*Dataset content*
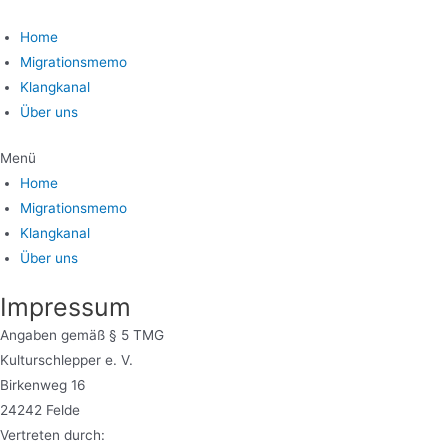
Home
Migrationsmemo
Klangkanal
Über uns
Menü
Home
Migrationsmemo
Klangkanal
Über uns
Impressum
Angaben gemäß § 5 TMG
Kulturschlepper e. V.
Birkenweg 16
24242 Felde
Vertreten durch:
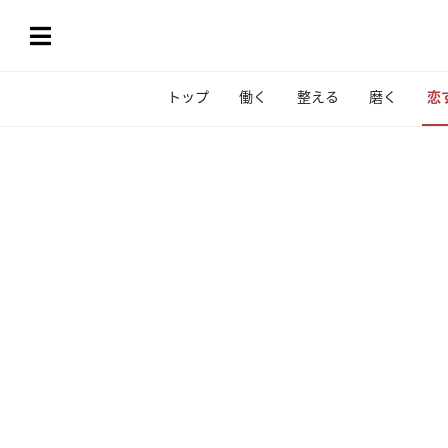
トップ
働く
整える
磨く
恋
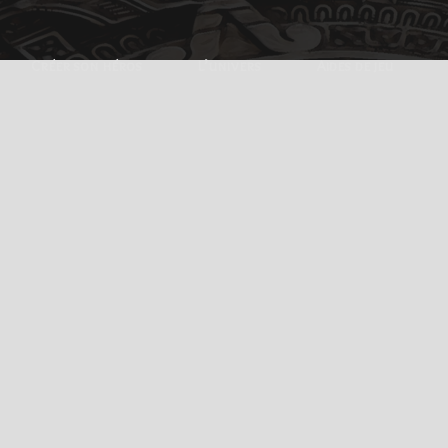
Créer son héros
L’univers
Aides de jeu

==

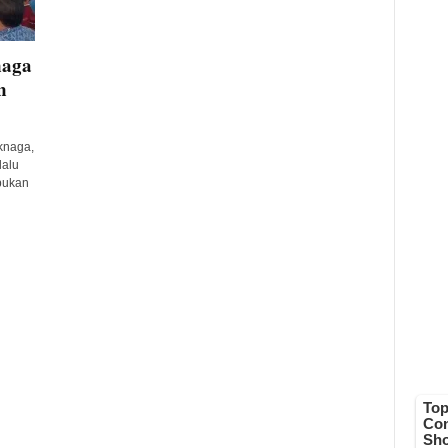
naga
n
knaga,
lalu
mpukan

*Assigned task*
All that should be printed is the run of lines above from the one with "Kulturschlepper e. V." through the one with "Aides de jeu", both included, exactly as given, with pictures left out.

*Response to the exercise*
Kulturschlepper e. V.
Birkenweg 16
24242 Felde
Vertreten durch:
トップ
働く
整える
磨く
恋
Créer son héros
L’univers
Aides de jeu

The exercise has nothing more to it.